Healing Beyond Borders
conceptualises healing within spaces and moments where people's pain, collective memory, systemic inequality, and colonial afterlives intersect, generating both opportunities for innovation and inclusion and points of questioning and exclusion. State, racial, religious, and communal borders function as obstacles but also as sites of creativity, struggle, and transformation.
Healing Beyond Borders
demonstrates that negotiating these borders can simultaneously dismantle and reproduce them, thereby revealing the complex, nonlinear realities of healing and diasporic identity. Through life stories and collective practices, the book challenges reductive conceptions of African and Black diasporic life in the Netherlands and Europe.
Healing Beyond Borders
demonstrates that healing can be a profoundly political, relational, and transformative process shaped by communal support, religious belonging, marginality, internal critique, and the continuous navigation of the legacies of enslavement and colonialism.

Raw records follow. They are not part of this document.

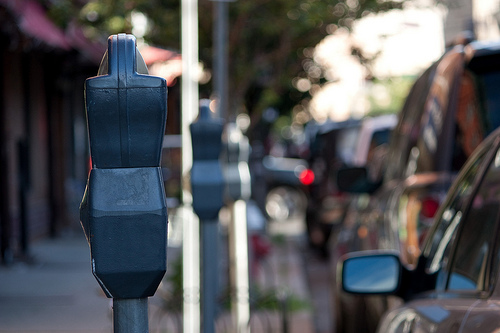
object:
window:
[439, 149, 497, 294]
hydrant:
[236, 200, 269, 291]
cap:
[242, 198, 266, 233]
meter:
[77, 32, 172, 300]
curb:
[263, 244, 323, 332]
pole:
[110, 291, 152, 333]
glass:
[334, 250, 408, 295]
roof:
[15, 0, 104, 59]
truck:
[298, 111, 397, 261]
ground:
[0, 268, 56, 298]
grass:
[208, 284, 318, 309]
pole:
[178, 4, 204, 330]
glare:
[298, 168, 316, 184]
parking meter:
[223, 119, 254, 198]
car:
[339, 123, 499, 333]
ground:
[306, 252, 326, 276]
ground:
[306, 274, 332, 299]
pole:
[196, 222, 228, 332]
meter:
[187, 96, 240, 333]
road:
[291, 29, 498, 331]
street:
[162, 170, 499, 333]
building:
[0, 0, 214, 277]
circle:
[298, 169, 314, 185]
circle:
[419, 198, 439, 218]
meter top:
[99, 32, 149, 74]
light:
[298, 168, 316, 186]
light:
[419, 198, 438, 218]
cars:
[334, 38, 499, 333]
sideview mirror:
[335, 164, 381, 196]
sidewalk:
[1, 212, 173, 332]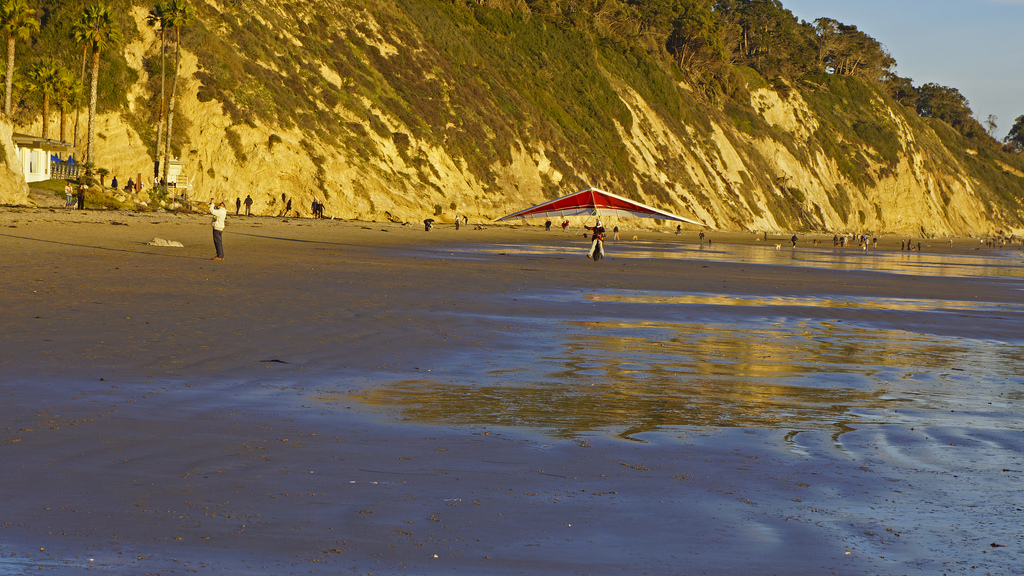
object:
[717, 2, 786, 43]
green leaves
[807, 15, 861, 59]
green leaves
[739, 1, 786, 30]
green leaves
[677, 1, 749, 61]
tree leaves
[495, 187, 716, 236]
kite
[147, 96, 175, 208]
tall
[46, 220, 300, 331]
beach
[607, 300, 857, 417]
reflections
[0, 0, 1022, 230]
cliff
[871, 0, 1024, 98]
sky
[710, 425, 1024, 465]
waves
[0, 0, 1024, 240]
hillside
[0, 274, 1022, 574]
water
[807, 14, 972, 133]
trees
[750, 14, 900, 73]
leaves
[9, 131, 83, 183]
building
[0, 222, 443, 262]
sand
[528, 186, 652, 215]
wing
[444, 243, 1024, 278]
reflection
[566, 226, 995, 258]
sand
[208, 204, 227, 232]
shirt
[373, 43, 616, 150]
grass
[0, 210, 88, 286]
exterior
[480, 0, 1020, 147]
trees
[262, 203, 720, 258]
hillside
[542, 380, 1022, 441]
ripples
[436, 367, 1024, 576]
sand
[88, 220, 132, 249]
air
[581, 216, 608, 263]
person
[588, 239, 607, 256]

It provides an analytical framework for understanding how individuals and communities create meaning, care, and resistance in spaces characterised by inequality.
This book is intended for scholars and students in religious studies, anthropology, sociology, migration studies, and postcolonial studies, offering conceptually rigorous and politically urgent insights into the entanglements of healing, identity, and the enduring legacies of enslavement and colonialism.
This book explores how people of Afro-Surinamese and Ghanaian backgrounds in the Netherlands pursue healing, showing that it is both a personal and a collective process. Healing takes place across physical, spiritual, institutional, generational, and cultural borders, which are continually contested and redefined through lived experience, creative practices, and communal care. The book highlights these borders as sites of struggle and transformation, positioning healing as political and urgent.
Based on 13 months of ethnographic fieldwork, the book shows that healing involves resistance, hope, innovation, and restoration. Healing preserves cultural memory, strengthens solidarity, and supports individual and collective well-being. It is expressed through shared rituals, political engagement, artistic expression, as well as daily and mutual care, all of which are ways of questioning, creating and shifting the borders that shape and often limit lives and pursuits.
Healing Beyond Borders
challenges conventional views of trauma by showing that healing is neither linear nor limited to the individual. Instead, it is a communal, political, and creative process necessary for addressing and dealing with anti-Black racism and structural inequality. Communities adapt various practices, integrate diverse knowledge systems, preserve and examine certain traditions and practices. Practices such as rest, storytelling, and artistic expression are crucial for building resilience, fostering renewal, and confronting historical and ongoing violence.
The book shows the complexity and urgency of healing as an embodied, religious, spiritual, social, and cultural process. It serves as a valuable resource for those seeking to understand Afro-diasporic experiences, cultural resilience, and the transformative potential of community-based practices.
Healing Beyond Borders
encourages readers to reconsider the meaning of healing and to reflect on how, where, when, and with whom healing may occur.